Луна походила на мышиный череп в небесах. Воздух был густым и тёмно-синим, словно океанское дно, однако от жары он ярко светился, и у горизонта трепетали золотые камни. На измученную жаждой землю, покрытую тёмными трещинами, что разбегались во все стороны, будто лозы в поисках воды, падали три длинные тени. Чёрные и сухие, они ложились на разбитую на осколки пустыню. Тень железной клетки словно была преисполнена отвращения. Она соприкасалась с любопытными тенями в виде женщины и леопарда, который сидел, с опаской и интересом вытянув вперёд уши. Женщина держала своего кота на длинном серебряном поводке, который покачивался на ветру. Она была с головы до ног закутана в тяжёлое чёрное одеяние, полоскаемое ветром за спиной, – открытыми остались только глаза, жёлтые как увядшие лимоны, с болезненно красными радужками.
Клетку заполнял дым. Он сочился из-за кованых прутьев, переплетённых в виде сферы, подвешенной на цепи толщиной в мужскую талию. Чёрный, едкий и жгучий, дым клубился, вихрился и извивался будто пойманный зверь. В нём сверкали два зловещих красно-оранжевых глаза, обрамлённых огненными ресницами и увенчанных огненными бровями. Дымная змея дважды обернулась хвостом, и над сгустком сажи поднялось тело, похожее на русалочье, наделённое собственным чешуйчатым хвостом. Оно было наполнено огнём; волосы являли собой реку извивающегося дыма, что брала начало у тёмного полыхающего лика. Ниже талии тело менялось, в точности как у русалки: вместо ног там клубился такой же дым и утекал в черноту, где мелькали красные искры, похожие на змей. Женское существо было голым и униженным; его груди венчал злобный огонь, в пупке пламенел уродливый рубин, и всё, что когда-то могло ему принадлежать, было свалено в кучу под клеткой, точно погребальное приношение.

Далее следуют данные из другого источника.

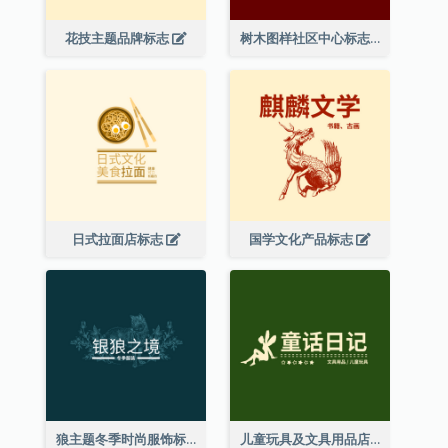
花技主题品牌标志
树木图样社区中心标志
日式拉面店标志
国学文化产品标志
狼主题冬季时尚服饰标志
儿童玩具及文具用品店精灵主题标志设计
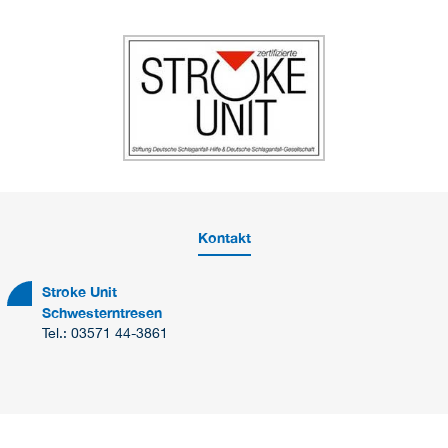
Kontakt
Stroke Unit
Schwesterntresen
Tel.: 03571 44-3861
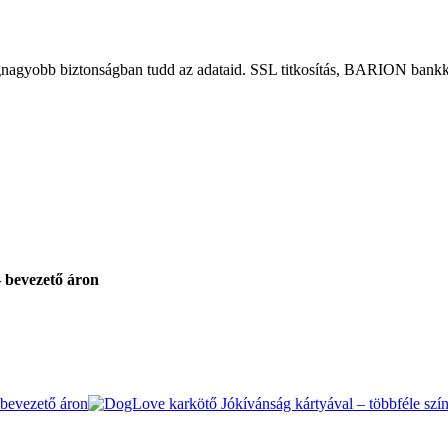
gnagyobb biztonságban tudd az adataid. SSL titkosítás, BARION bankká
 bevezető áron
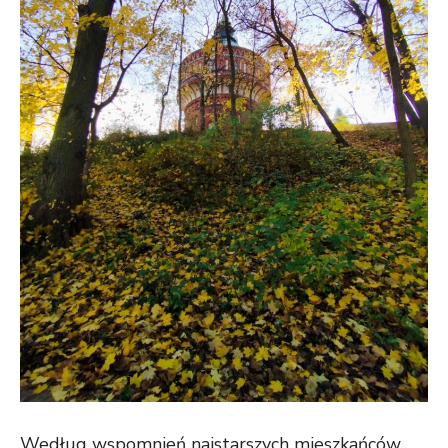
Według wspomnień najstarszych mieszkańców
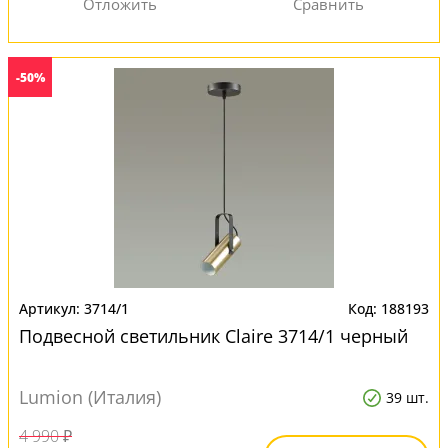
-50%
3714/1
188193
Подвесной светильник Claire 3714/1 черный
Lumion (Италия)
39 шт.
4 990 ₽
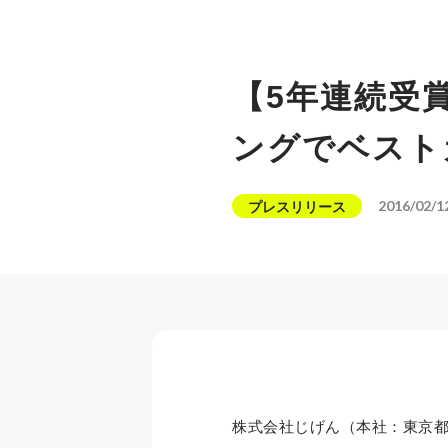
【5年連続受
ングでベスト
2016/02/1
プレスリリース
株式会社じげん（本社：東京都新宿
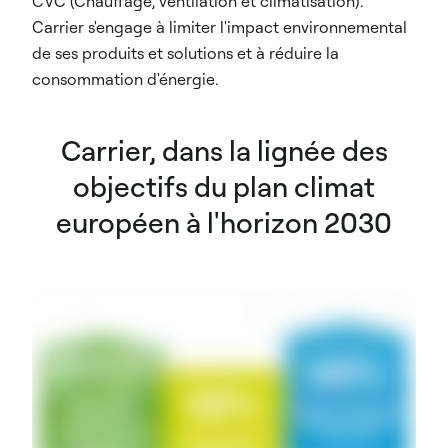
CVC (Chauffage, ventilation et climatisation).
Carrier s'engage à limiter l'impact environnemental
de ses produits et solutions et à réduire la
consommation d'énergie.
Carrier, dans la lignée des
objectifs du plan climat
européen à l'horizon 2030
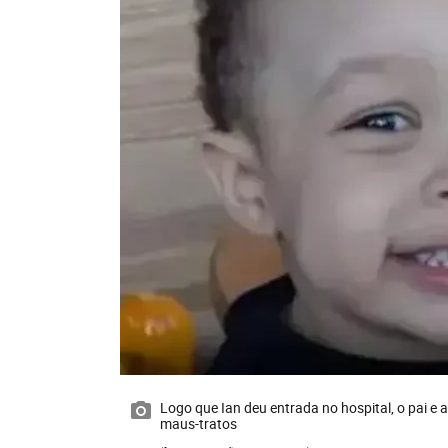
Logo que Ian deu entrada no hospital, o pai e
maus-tratos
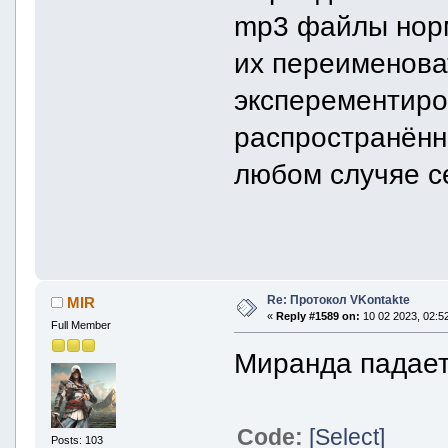
mp3 файлы норм
их переименова
эксперементиро
распространённы
любом случяе с
Re: Протокол VKontakte
MIR
«
Reply #1589 on:
10 02 2023, 02:52
Full Member
Миранда падает
Code:
[Select]
Posts: 103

Некоторое время две женщины смотрели друг на друга, как два стервятника, усевшихся на длинной ветке. Леопард не шевелился, но время от времени его хвост, лежавший на изнурённой земле, слегка вздрагивал.
Наконец леопард заговорил:
– Кто тебя здесь запер, подруга джинния?
Существо снова превратилось в облако беспокойного дыма, в котором затерялись полыхающие глаза. Позади неё садилась луна, сухая и прозрачная на синем фоне, будто само небо пересохло.
– Интересный трюк, – прошипела она голосом, напоминавшим треск зелёных ветвей, которых впервые коснулось пламя. – А эта дылда не говорит?